Text passage
----
Another recent transcription system, that of Keith Martin's (MIT), also uses a blackboard architecture [Martin96a]. He has put quite a lot of effort in implementing the blackboard structure, but does not utilize high-level musical knowledge to the same extent as that of Kashino's, and does not build a probabilistic information propagation network. Automatic tone modeling is not addressed, either. However, along with Kashino's system, Martin's approach represents the state-of-the-art in music transcription. Later, Martin still upgraded his system by adding a perceptually more motivated front end, which employs correlograms in signal analysis [Martin96b].

3 Related work

The discussion above concerned implemented transcription systems that are purported to transcribe polyphonic music consisting of harmonic sounds (no drums). As stated earlier, there are several other fields of science that are related to music transcription. Here we introduce some of the most important research.

Two excellent sources of information in the field of psychoacoustics are [Bregman90] and [Moore95]. Albert Bregman's book "Auditory Scene Analysis - the Perceptual Organization of Sound" (773 pages) comprises results of a three decade research work of this experimental psychologist, and has been widely referenced in the branches of computer science that are related to auditory perception. Music perception is also addressed in the book. Another, newer and not so well known, is "Hearing - Handbook of Perception and Cognition" (468 pages), which is edited by Brian Moore, and also covers research on auditory perception over times. Both of these are excellent sources of psychoacoustic information for the design of an automatic transcription system.
----
[Chart comprehension data]
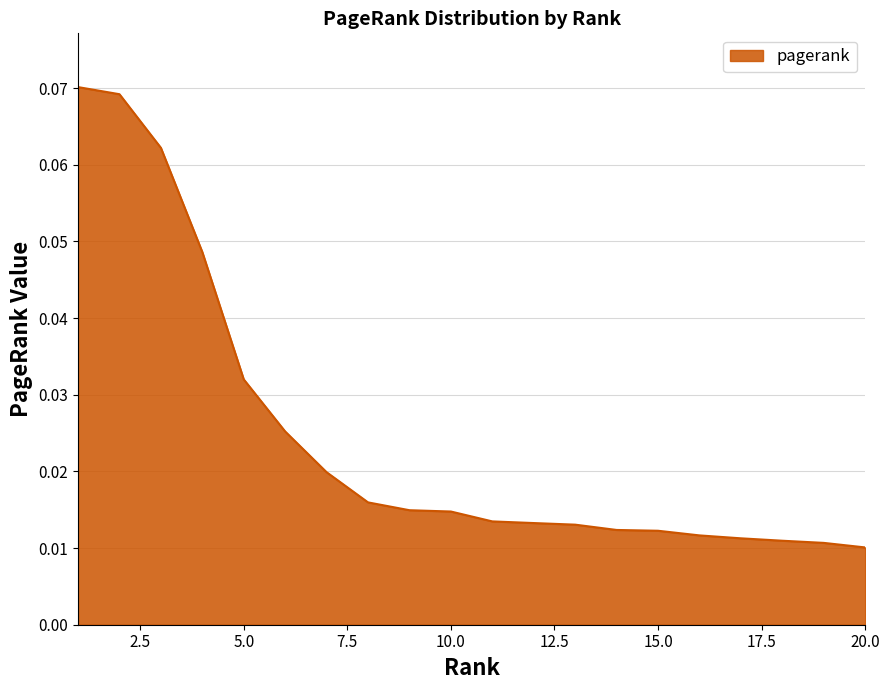

Does the chart display data point markers on the line(s)?

No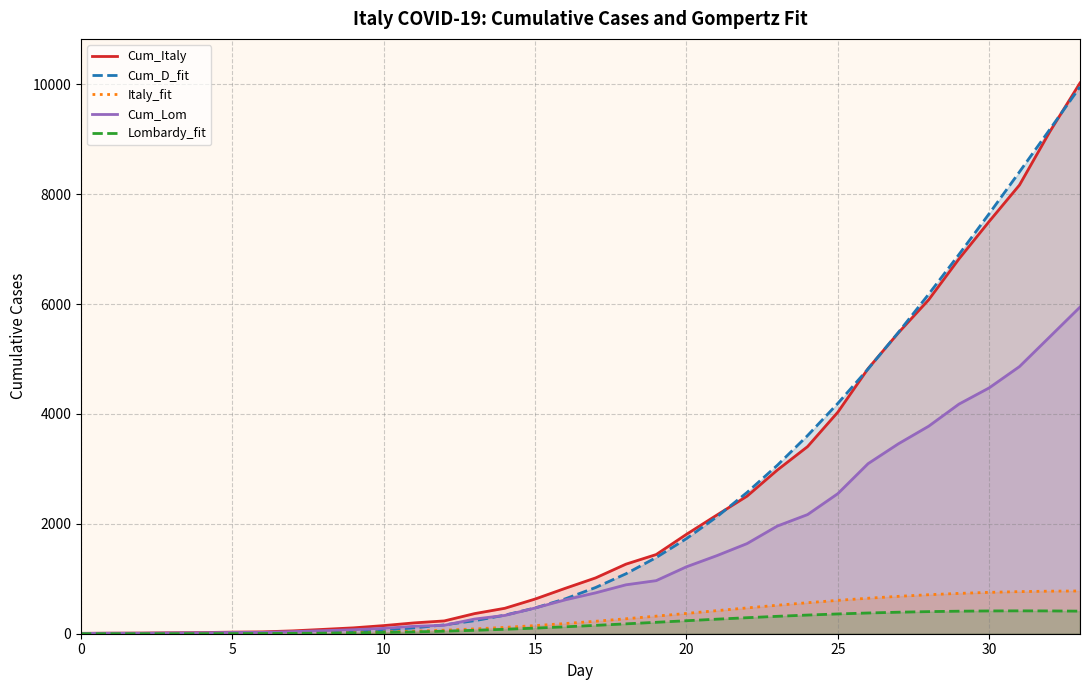

Reading right to left, what are all the values shown in this chart?

Cum_Italy: 10023.0	9134.0	8165.0	7503.0	6820.0	6077.0	5476.0	4825.0	4032.0	3405.0	2978.0	2503.0	2158.0	1809.0	1441.0	1266.0	1016.0	827.0	631.0	463.0	366.0	233.0	197.0	148.0	107.0	79.0	52.0	34.0	29.0	21.0	17.0	12.0	10.0	7.0
Cum_D_fit: 9951.9	9175.1	8404.3	7644.3	6900.5	6178.3	5482.8	4819.1	4192.2	3606.2	3064.7	2570.6	2125.7	1731.1	1386.5	1090.6	841.4	635.5	469.2	337.9	236.9	161.3	106.4	67.9	41.7	24.6	13.9	7.5	3.8	1.9	0.8	0.4	0.1	0.1
Italy_fit: 778.0	774.6	766.3	752.8	733.9	709.8	680.4	646.0	607.2	564.3	518.2	469.7	419.8	369.5	319.9	272.1	227.0	185.4	148.0	115.3	87.5	64.5	46.0	31.8	21.1	13.5	8.3	4.8	2.7	1.4	0.7	0.3	0.1	0.1
Cum_Lom: 5944.0	5402.0	4861.0	4474.0	4178.0	3776.0	3456.0	3095.0	2549.0	2168.0	1959.0	1640.0	1420.0	1218.0	966.0	890.0	744.0	617.0	468.0	333.0	267.0	154.0	135.0	98.0	73.0	55.0	38.0	24.0	23.0	17.0	14.0	9.0	9.0	6.0
Lombardy_fit: 410.9	414.8	416.0	414.5	410.0	402.3	391.4	377.3	360.0	339.7	316.7	291.5	264.6	236.5	207.9	179.5	152.0	126.0	102.1	80.7	62.1	46.3	33.5	23.4	15.8	10.2	6.3	3.7	2.1	1.1	0.5	0.3	0.1	0.0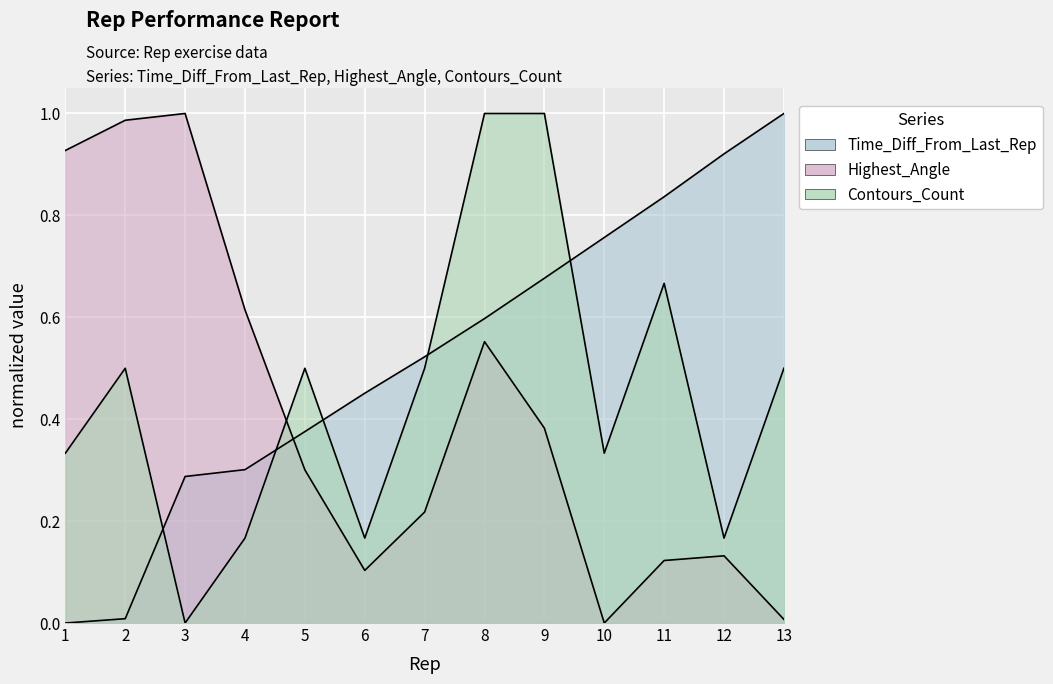

What is the total value across all series at 13?

1.5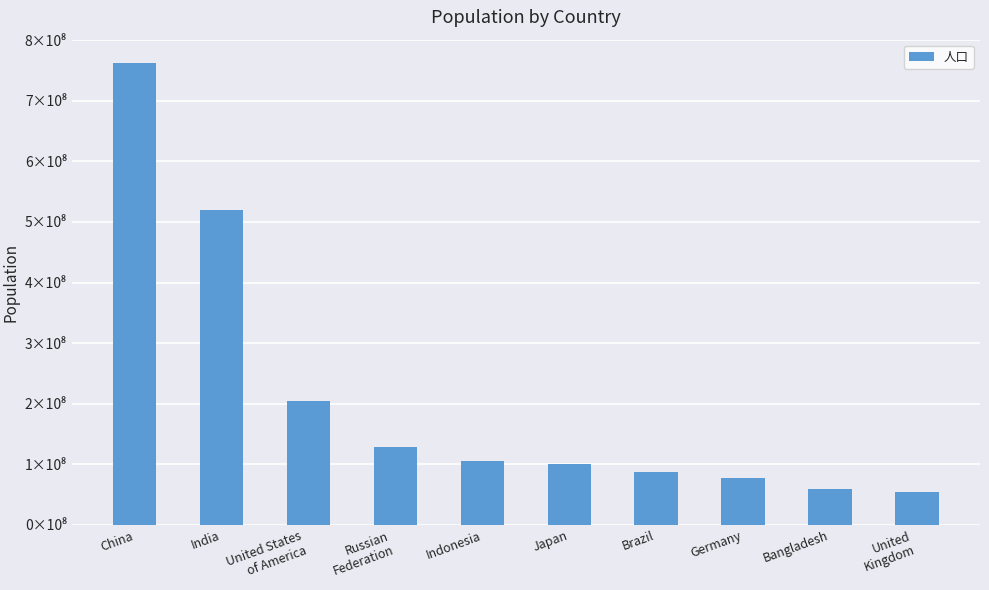

At which label does the data first exceed 105865576?

China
----
Tasks
**a.** Give every bracketed citation in the music transcription passage.
**b.** Based on the music transcription passage, why does the "Related work" section cover research beyond implemented transcription systems?
**c.** Decide whether each statement agrees with the music transcription passage, answering yes or no and quoting the deciding words: (i) Martin's system builds a probabilistic information propagation network. (ii) Bregman's book addresses music perception. (iii) The handbook edited by Brian Moore is better known than Bregman's book.

Responses to the exercise
**a.** [Martin96a], [Martin96b], [Bregman90], [Moore95]

**b.** The passage says several other fields of science are related to music transcription. So the section introduces some of the most important research from those fields.

**c.**
(i) No: "does not build a probabilistic information propagation network"
(ii) Yes: "Music perception is also addressed in the book."
(iii) No: "newer and not so well known"